See anything different in this code?

In [98]:
coefficients = zip(vectorizer.vocabulary_,clf.coef_[0])
coefficients = {h[0] : h[1] for h in coefficients}

for word in sorted(coefficients, key = coefficients.get, reverse=False)[:20]:
    print word,coefficients[word]
ron -8.5109738916
leads -8.5109738916
glimpse -8.5109738916
young -8.5109738916
james -8.5109738916
detention -8.5109738916
fat -8.5109738916
cool -8.5109738916
dating -8.5109738916
immediately -8.5109738916
die -8.5109738916
lapse -8.5109738916
pretend -8.5109738916
second -8.5109738916
street -8.5109738916
7th -8.5109738916
saved -8.5109738916
goes -8.5109738916
seeks -8.5109738916
box -8.5109738916

Data scientists care about over fitting. We probably should too.

In [99]:
from sklearn.cross_validation import train_test_split

X_train, X_test, y_train, y_test = train_test_split(X, upworthy, test_size=0.3)
In [100]:
clf.fit(X_train, y_train)

y_test_pred = clf.predict(X_test)
In [101]:
y_train_pred = clf.predict(X_train)

print "classification accuracy:", metrics.accuracy_score(y_train, y_train_pred)
metrics.confusion_matrix(y_train, y_train_pred)
classification accuracy: 0.925748502994

Out[101]:
array([[303,  57],
       [  5, 470]])
In [102]:
y_test_pred = clf.predict(X_test)

print "classification accuracy:", metrics.accuracy_score(y_test, y_test_pred)
metrics.confusion_matrix(y_test, y_test_pred)
classification accuracy: 0.821229050279

Out[102]:
array([[ 99,  41],
       [ 23, 195]])
In [103]:
from sklearn import cross_validation
import numpy as np
In [104]:
cross_validation.cross_val_score(clf, X, np.array(upworthy),  cv=10)
Out[104]:
array([ 0.81666667,  0.81666667,  0.86666667,  0.79831933,  0.81512605,
        0.83193277,  0.84033613,  0.79831933,  0.77310924,  0.85714286])
In [105]:
np.mean(cross_validation.cross_val_score(clf, X, np.array(upworthy),  cv=10))
Out[105]:
0.8214285714285714

Do we do any better by looking at bigrams? Go back up and change the values for CountVectorizer.

What about a new headline?

In [106]:
soc_title = 'Educational Assortative Mating and Earnings Inequality in the United States'
In [107]:
soc_title_vector = vectorizer.transform([soc_title])
In [110]:
clf.predict_proba(soc_title_vector)
Out[110]:
array([[ 0.94490128,  0.05509872]])
In [111]:
gawker_title = 'Shocking Footage Aired of Police Shooting Face-Eating Nude Man'
gawker_title_vector = vectorizer.transform([gawker_title])
clf.predict_proba(gawker_title_vector)
Out[111]:
array([[ 0.38060745,  0.61939255]])

Your turn. Take the file abstracts.csv has 3,232 abstracts, divided evenly between those that were published in sociology journals and those that were presented at the ASAs.

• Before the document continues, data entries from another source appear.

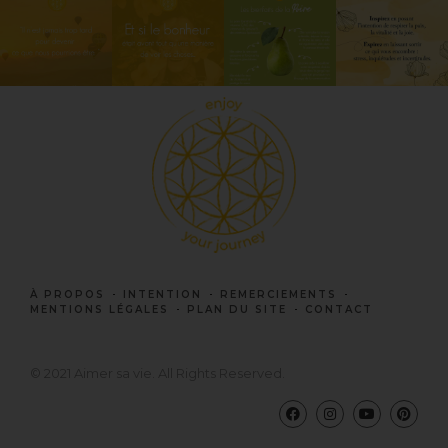
À PROPOS
INTENTION
REMERCIEMENTS
MENTIONS LÉGALES
PLAN DU SITE
CONTACT
© 2021 Aimer sa vie. All Rights Reserved.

After importing the data, develop a model that categorizes each, without overfitting.

Note: Copy and pasting code is your friend!!!

Make a prediction for this out of sample abstract:

This article investigates how changes in educational assortative mating affected the growth in earnings inequality among households in the United States between the late 1970s and early 2000s. The authors find that these changes had a small, negative effect on inequality: there would have been more inequality in earnings in the early 2000s if educational assortative mating patterns had remained as they were in the 1970s. Given the educational distribution of men and women in the United States, educational assortative mating can have only a weak impact on inequality, and educational sorting among partners is a poor proxy for sorting on earnings.